▶ **Extracted information**:
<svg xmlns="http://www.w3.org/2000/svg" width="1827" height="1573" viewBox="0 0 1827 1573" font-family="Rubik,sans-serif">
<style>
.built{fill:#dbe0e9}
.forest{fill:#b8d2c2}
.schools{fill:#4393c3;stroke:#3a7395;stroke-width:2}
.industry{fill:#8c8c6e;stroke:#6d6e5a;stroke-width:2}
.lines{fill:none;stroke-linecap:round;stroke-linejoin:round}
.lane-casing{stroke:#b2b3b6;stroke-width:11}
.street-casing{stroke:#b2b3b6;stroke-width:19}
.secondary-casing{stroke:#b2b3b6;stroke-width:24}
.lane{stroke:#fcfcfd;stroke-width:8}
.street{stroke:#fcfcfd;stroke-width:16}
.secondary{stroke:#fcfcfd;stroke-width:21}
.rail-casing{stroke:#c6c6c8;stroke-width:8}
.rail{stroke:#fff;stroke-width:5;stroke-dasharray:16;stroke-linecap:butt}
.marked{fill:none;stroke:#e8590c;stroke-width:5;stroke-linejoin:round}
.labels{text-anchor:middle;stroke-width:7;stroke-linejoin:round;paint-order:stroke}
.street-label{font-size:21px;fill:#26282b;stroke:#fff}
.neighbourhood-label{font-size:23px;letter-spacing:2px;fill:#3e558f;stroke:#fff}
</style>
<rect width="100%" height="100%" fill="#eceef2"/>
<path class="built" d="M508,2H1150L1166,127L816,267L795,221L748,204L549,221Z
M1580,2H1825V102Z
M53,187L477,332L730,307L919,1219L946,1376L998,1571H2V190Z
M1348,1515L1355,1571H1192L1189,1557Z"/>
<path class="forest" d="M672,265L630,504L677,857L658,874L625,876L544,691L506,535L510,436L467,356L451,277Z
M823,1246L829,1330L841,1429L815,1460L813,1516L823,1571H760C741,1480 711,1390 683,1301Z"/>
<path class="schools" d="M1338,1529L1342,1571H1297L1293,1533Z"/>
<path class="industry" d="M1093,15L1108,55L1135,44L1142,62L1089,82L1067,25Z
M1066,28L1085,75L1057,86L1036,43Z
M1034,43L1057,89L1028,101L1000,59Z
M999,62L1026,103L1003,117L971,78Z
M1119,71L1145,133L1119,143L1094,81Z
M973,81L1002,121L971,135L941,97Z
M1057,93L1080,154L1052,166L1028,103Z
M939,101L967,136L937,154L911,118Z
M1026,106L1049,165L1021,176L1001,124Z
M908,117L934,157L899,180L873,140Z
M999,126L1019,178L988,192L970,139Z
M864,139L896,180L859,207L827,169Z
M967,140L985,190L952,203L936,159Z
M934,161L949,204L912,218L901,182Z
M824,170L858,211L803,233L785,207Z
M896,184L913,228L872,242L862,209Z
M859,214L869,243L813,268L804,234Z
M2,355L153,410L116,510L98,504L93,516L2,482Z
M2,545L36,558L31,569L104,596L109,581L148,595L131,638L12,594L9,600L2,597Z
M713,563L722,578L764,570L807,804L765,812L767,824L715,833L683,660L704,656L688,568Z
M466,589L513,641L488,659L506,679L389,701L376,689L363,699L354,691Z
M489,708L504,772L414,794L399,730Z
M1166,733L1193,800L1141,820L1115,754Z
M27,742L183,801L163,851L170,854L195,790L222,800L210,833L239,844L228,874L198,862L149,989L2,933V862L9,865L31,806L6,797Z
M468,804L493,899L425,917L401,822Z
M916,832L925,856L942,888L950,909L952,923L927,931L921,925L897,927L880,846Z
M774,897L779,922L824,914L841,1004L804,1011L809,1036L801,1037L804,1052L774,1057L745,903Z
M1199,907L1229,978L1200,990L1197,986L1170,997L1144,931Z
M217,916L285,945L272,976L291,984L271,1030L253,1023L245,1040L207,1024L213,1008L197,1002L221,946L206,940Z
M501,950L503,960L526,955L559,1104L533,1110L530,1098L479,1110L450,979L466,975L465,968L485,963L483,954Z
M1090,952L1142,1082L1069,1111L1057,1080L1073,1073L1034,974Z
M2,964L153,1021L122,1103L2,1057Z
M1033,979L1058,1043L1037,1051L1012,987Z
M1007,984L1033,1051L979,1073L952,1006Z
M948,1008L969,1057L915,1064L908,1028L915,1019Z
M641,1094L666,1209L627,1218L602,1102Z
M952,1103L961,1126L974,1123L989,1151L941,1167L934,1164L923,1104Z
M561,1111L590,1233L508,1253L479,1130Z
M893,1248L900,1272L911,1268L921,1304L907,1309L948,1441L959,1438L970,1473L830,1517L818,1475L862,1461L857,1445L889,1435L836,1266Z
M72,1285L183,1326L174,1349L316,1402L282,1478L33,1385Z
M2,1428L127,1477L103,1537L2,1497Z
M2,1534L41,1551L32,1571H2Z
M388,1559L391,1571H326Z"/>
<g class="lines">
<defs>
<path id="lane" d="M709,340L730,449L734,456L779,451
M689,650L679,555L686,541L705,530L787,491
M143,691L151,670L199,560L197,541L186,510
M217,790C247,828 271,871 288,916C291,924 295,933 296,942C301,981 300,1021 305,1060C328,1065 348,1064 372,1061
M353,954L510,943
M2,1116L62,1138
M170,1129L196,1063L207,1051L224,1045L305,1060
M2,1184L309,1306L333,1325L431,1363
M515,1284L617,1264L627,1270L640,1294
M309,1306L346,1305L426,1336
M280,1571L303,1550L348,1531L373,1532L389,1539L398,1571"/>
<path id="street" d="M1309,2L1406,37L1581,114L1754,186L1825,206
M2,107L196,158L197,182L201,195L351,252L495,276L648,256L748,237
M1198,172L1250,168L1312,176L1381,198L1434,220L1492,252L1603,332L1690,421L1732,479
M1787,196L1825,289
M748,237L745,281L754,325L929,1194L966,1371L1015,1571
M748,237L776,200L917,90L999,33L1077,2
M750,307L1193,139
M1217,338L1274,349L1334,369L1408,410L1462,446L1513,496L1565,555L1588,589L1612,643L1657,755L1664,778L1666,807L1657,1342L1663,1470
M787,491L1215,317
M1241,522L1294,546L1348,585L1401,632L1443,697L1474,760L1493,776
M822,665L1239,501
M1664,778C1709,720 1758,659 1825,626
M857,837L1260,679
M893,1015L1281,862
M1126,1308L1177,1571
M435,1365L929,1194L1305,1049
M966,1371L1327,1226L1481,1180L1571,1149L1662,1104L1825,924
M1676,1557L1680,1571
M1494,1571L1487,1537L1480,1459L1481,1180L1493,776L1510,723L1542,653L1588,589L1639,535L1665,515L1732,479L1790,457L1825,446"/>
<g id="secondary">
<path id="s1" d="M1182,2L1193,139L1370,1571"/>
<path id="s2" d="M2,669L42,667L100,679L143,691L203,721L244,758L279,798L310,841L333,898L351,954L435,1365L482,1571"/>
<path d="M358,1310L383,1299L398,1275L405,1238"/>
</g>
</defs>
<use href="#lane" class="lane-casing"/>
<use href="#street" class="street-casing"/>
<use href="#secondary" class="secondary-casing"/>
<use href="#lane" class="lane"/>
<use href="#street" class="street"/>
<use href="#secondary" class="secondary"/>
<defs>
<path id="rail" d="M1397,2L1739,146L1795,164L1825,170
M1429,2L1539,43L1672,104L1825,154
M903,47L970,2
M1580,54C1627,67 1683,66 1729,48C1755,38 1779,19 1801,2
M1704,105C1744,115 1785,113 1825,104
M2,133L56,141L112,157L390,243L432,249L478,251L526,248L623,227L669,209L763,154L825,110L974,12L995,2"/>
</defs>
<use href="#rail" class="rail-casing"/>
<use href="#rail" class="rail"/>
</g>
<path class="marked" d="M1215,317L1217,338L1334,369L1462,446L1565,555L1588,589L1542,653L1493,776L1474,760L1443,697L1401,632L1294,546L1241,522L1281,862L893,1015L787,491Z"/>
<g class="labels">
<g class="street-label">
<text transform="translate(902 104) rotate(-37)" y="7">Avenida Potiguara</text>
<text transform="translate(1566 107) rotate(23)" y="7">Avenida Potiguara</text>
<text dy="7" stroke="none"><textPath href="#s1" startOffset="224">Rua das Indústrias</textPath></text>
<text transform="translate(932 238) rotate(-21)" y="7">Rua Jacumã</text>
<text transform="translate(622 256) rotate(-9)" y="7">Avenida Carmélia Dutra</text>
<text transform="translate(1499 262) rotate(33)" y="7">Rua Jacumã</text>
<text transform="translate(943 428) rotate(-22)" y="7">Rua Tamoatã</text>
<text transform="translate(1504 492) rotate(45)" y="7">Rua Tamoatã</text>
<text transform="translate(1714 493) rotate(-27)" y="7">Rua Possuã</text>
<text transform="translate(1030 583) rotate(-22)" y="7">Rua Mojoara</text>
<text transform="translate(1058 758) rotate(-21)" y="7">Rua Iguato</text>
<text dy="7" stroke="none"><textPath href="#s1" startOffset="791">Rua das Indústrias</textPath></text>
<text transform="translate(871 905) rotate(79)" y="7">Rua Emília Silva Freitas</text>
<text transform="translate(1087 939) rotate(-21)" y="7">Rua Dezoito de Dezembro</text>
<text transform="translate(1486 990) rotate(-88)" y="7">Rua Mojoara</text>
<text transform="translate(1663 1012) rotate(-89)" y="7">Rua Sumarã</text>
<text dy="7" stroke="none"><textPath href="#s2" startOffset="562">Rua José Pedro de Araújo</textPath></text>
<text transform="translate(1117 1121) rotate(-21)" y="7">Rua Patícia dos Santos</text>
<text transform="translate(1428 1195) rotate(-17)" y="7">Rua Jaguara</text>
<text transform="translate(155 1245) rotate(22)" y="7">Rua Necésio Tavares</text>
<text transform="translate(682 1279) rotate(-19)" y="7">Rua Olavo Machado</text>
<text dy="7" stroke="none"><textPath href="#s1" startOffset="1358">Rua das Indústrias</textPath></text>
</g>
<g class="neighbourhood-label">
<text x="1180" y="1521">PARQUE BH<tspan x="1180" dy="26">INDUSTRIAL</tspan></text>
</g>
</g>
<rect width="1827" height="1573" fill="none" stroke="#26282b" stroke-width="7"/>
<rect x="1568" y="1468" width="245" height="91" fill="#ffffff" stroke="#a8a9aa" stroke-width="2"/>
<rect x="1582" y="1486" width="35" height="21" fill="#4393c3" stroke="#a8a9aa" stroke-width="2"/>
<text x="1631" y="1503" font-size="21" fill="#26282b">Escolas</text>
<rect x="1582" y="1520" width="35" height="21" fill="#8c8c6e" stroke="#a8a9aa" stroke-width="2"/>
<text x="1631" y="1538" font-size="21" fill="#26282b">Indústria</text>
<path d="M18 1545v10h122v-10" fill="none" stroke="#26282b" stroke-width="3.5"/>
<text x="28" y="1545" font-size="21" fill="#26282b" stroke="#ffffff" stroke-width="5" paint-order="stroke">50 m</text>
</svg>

▶ **Exercise**:
Each line of the data that holds "lines" should be copied.

▶ **Response for this exercise**:
.lines{fill:none;stroke-linecap:round;stroke-linejoin:round}
<g class="lines">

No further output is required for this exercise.